Il ricambio dell’aria diventava un problema di igiene ambientale per la scarsa ventilazione, nonostante la presenza di un finestrino, a filo di strada, protetto da una fitta e robusta grata.
La via d’uscita, sia per il fumo che per gli avventori, era rappresentata dall’unica porta, sottoposta rispetto al piano stradale, che si affacciava, superando un paio di gradini, sulla via de lu Cazzasajette.
Poi, ondeggiando lentamente su tuttu lu cchiancatu de lu curtiju, che collega l’Arcu de la Gilli alla via O. Congedo (il cortile interno lastricato in pietra leccese) e superando un monumentale, antico portone di legno con due ante diroccate e vistosamente ncraulisciate (corrose dai tarli) lu Piethruzzu, accompagnato, a zigzag, da li cumpari committenti, che a quell’ora tarda del mattino erano già particolarmente spiritosi, andava alla ricerca, svoltando a sinistra su via Scalfo, dello scenario ideale per rappresentare la sua sceneggiata.
Erano indecisi se proseguire per la Chiesa della Purità o fermarsi all’angolo di via Biscia.
Qui volevano organizzare il teatrino, perché li incuriosiva quell’ansa asimmetrica e tortuosamente disarticolata che si modella nervosamente sul frontale a spigolo, irriverentemente arrogante, di Vico San Biagio.
Questa stradina, irrimediabilmente sconnessa, conserva ancora oggi rare tracce delle sue antichissime piccole chianche ritagliate in pezzi quadrati o rettangolari e perfettamente impiantati per terra con sicura maestria, tanto da realizzare un surreale mosaico.
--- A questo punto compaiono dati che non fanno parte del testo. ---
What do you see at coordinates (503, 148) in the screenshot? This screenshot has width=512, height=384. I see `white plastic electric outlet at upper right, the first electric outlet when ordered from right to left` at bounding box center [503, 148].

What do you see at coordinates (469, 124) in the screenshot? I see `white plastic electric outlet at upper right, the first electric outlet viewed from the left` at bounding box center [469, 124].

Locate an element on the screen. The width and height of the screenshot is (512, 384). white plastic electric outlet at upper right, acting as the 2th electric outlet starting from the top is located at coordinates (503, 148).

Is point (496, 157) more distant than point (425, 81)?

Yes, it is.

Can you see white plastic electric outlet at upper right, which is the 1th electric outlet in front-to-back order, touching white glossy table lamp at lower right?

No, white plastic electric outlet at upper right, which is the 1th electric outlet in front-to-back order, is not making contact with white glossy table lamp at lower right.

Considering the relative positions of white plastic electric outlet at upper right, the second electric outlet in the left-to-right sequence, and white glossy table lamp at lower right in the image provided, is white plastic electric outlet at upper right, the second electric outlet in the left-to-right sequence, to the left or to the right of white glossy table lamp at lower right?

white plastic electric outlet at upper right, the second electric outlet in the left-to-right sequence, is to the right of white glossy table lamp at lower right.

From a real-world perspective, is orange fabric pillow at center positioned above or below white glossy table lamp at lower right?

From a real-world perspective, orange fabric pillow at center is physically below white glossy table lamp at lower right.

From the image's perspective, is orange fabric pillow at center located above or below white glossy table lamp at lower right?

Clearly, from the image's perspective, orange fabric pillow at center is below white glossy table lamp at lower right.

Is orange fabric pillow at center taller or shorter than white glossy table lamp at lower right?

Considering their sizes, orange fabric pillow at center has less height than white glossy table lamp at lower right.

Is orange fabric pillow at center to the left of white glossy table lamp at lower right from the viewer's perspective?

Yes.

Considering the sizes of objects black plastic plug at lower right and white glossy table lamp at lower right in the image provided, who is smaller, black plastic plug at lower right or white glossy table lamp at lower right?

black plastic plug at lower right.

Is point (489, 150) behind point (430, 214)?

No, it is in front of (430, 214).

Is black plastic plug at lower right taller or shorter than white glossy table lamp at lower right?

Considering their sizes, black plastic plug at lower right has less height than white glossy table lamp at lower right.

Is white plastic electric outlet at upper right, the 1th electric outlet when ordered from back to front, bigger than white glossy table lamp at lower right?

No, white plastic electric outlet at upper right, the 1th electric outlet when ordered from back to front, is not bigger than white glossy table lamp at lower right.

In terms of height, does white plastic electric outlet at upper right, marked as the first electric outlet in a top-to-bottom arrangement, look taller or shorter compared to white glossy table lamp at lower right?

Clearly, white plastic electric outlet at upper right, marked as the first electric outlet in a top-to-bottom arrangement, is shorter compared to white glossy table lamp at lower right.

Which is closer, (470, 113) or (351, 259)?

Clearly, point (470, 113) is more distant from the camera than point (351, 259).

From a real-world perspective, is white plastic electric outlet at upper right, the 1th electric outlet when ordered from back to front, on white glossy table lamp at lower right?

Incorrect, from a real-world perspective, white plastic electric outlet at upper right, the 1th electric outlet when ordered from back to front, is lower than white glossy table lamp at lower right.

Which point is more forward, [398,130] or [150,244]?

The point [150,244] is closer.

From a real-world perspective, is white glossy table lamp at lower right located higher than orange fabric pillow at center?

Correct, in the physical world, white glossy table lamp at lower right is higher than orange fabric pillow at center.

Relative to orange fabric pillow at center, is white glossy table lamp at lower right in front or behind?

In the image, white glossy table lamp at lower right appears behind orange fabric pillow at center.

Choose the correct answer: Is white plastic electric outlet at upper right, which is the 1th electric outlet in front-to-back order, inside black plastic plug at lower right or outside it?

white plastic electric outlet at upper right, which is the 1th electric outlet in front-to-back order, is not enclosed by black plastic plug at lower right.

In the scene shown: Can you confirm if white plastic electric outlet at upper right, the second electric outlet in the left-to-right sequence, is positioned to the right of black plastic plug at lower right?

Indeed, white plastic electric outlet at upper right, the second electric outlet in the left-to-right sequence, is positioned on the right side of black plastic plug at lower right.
Esse venivano lavorate e modellate con precisa e straordinaria armonia da abilissimi artigiani selciatori (li zzuccaturi), ormai rari e introvabili, provenienti prevalentemente da Cursi, la patria per eccellenza della pietra leccese, o da Corigliano, o dalla vicina Soleto.
A tratti si presentano delittuosamente offese e violentate da macchie nerastre di bitume (nefandezze deturpanti commesse, o negligentemente tollerate, da molte passate Amministrazioni), presenti anche in altre strade del Centro antico.
Qui molte imprese, da sempre, incaricate di realizzare servizi di pubblico interesse (luce, acqua, fognatura, telefoni, gas) hanno lavorato liberamente, disselciando, frantumando e sbriciolando sbrigativamente e selvaggiamente (specialmente con l’avvento dei martelli pneumatici) il lastricato di vicoli, stradine e piazzette senza alcun controllo.
Poi ricoprivano le loro scelleratezze con breccia e bitume, dove le chianche sbriciolate non potevano essere ricomposte, …mentre Amministratori e uffici comunali vegetavano in letargo, sprofondati in soporosi sonni ristoratori.
E quando alcune stradine (via Siciliani, via D’Aruca, o via Scalfo, per fare qualche esempio) sono diventate scandalosamente impraticabili, non solo per l’usura del tempo, la Pubblica Amministrazione (sic!) è intervenuta con denaro pubblico (cioè con i nostri soldi) per riparare i danni fatti da imprese private, alle quali mai nessuno ha chiesto alcun risarcimento dei danni, nonostante sul selciato insistessero ( e insistono ancora) le firme indelebili dei responsabili.
Anzi Qualcuna, di questi interventi, se n’è fatto vanto in qualche campagna elettorale con imperturbabile faccia di bronzo e con un candore tanto artificiale, quanto irritante.